▶ **What the task asks**
In the records below, find the lines that include "phone" and copy each.
########
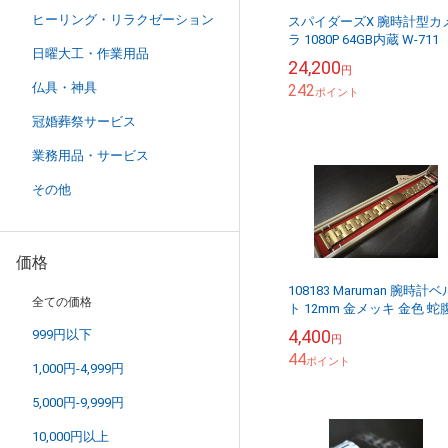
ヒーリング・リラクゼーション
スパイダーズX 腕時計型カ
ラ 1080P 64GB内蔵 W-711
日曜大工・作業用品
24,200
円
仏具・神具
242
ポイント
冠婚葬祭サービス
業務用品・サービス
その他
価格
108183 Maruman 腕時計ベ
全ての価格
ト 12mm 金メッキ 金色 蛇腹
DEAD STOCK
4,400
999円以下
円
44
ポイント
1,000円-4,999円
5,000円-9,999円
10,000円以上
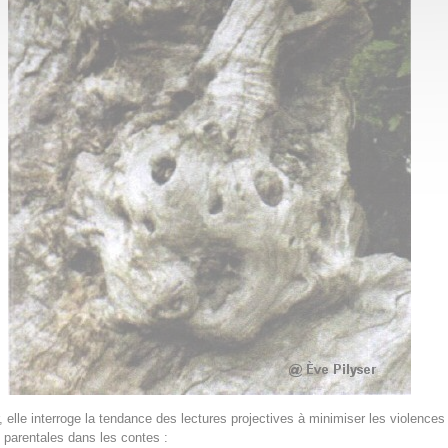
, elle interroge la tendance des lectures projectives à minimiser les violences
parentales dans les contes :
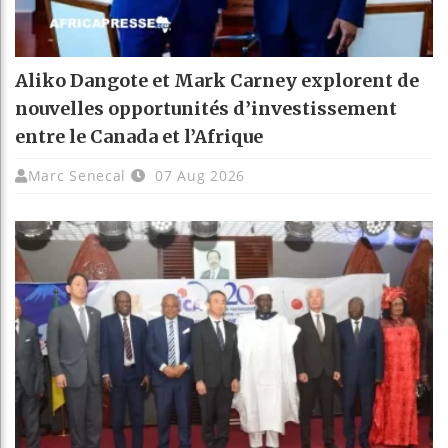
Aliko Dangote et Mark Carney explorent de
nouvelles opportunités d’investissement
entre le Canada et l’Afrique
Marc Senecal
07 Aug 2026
########
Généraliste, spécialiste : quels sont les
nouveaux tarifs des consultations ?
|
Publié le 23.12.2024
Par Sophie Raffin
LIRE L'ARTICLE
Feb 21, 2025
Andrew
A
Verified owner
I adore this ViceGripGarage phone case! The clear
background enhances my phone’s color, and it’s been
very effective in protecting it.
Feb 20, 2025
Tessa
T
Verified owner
########
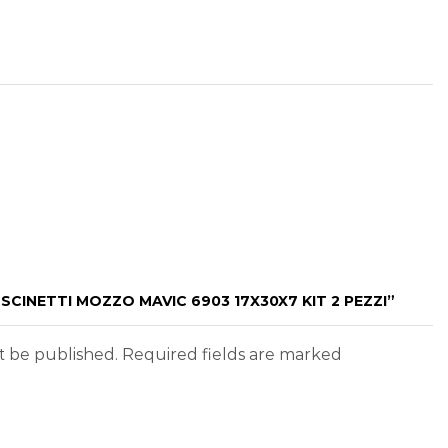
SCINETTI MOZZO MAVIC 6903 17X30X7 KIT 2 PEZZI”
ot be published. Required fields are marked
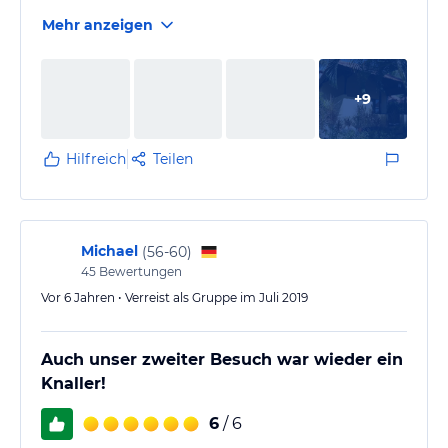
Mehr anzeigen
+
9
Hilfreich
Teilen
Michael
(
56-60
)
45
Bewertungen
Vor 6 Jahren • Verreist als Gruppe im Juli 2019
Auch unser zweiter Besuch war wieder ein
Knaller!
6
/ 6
########
▶ **Final answer**
I adore this ViceGripGarage phone case! The clear
background enhances my phone’s color, and it’s been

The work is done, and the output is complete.